ECLI:NL:RBGRO:2011:BP7516
Rechtbank Groningen
- Eerste aanleg - meervoudig
- D.A. Flinterman
- J.P. Evenhuis
- J.H.H.M. Dorscheidt
- Rechtspraak.nl
Verklaring voor recht van nauwe persoonlijke betrekking tussen biologische vader en minderjarige
In deze zaak heeft de Rechtbank Groningen op 11 januari 2011 uitspraak gedaan in een verzoekschrift van een man die verzocht om te verklaren dat er tussen hem en zijn in Honduras geboren minderjarige dochter sprake is van een nauwe persoonlijke betrekking, zoals bedoeld in artikel 1:204, eerste lid, aanhef en onder e van het Burgerlijk Wetboek. De man, die in de periode van juni 2002 tot maart 2003 in Honduras verbleef, had daar een affectieve relatie met de moeder van de minderjarige. Uit deze relatie is de minderjarige geboren, en uit DNA-onderzoek is vastgesteld dat de man de biologische vader is. De man heeft de minderjarige financieel onderhouden en heeft haar op school ingeschreven. Hij heeft ook meerdere keren Honduras bezocht, waar de minderjarige bij hem verbleef.
De moeder van de minderjarige heeft bij notariële akte de voogdij aan de man toegekend. De rechtbank heeft vastgesteld dat de man voldoende aannemelijk heeft gemaakt dat er sprake is van een nauwe persoonlijke betrekking tussen hem en de minderjarige.
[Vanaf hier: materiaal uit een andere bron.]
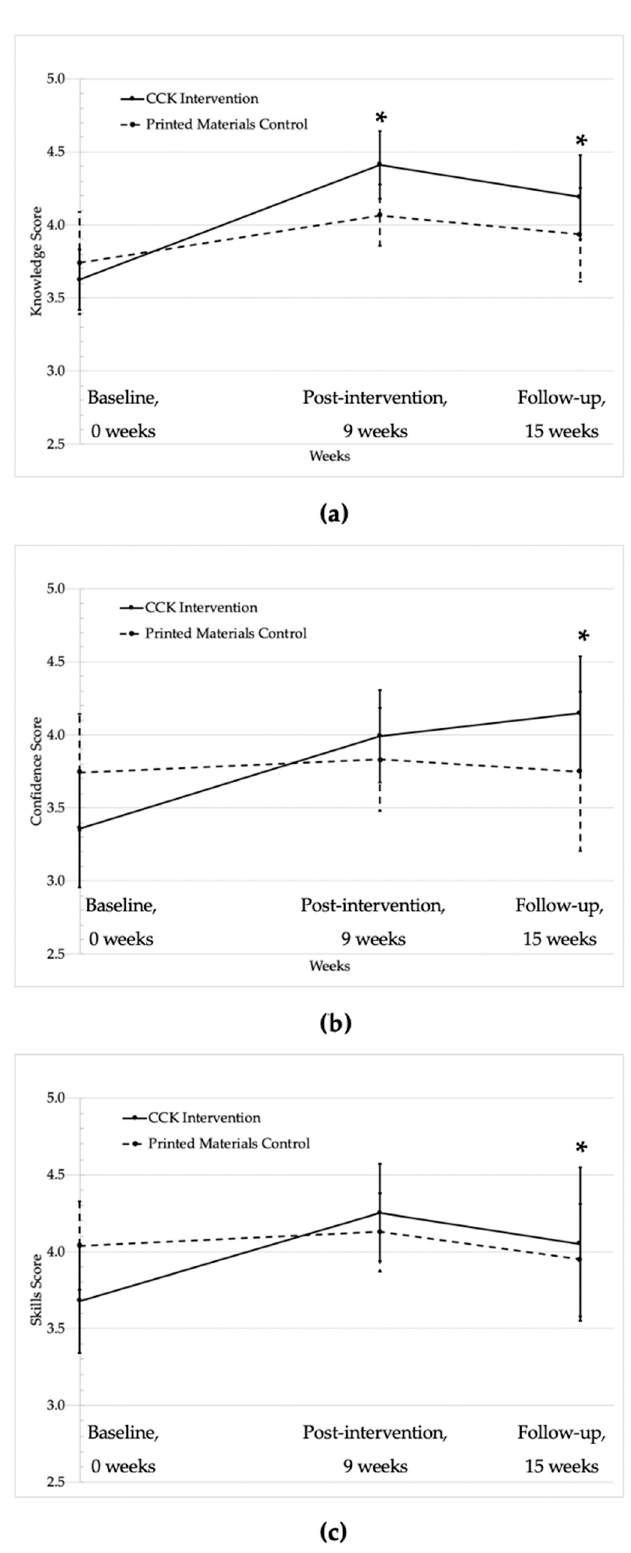
Figure 2. Change in ( a ) knowledge about a plant-based diet, ( b ) confidence preparing a variety of plant foods in a tasty way, and ( c ) skills to practice a plant-based diet for the Coping with Cancer in the Kitchen intervention group and the printed materials control group. * p < 0.05, difference between intervention and control groups adjusting for baseline level and study site. CCK: Coping with Cancer in the Kitchen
De rechtbank oordeelde dat de erkenning van de minderjarige in Honduras ook in Nederland als rechtsgeldig kan worden erkend, mits dit niet in strijd is met de openbare orde. De rechtbank heeft geoordeeld dat er geen strijdigheid met de Nederlandse rechtsorde is, en heeft het verzoek van de man toegewezen.
De beschikking is uitvoerbaar bij voorraad verklaard, en partijen kunnen binnen drie maanden na de uitspraak in hoger beroep gaan bij het Gerechtshof te Leeuwarden. De rechtbank heeft de zaak behandeld met gesloten deuren, waarbij de vrouw niet is verschenen, ondanks dat zij op de juiste wijze was opgeroepen. De rechtbank heeft de beschikking op 11 januari 2011 uitgesproken, met mr. M.M. Verbeek als griffier.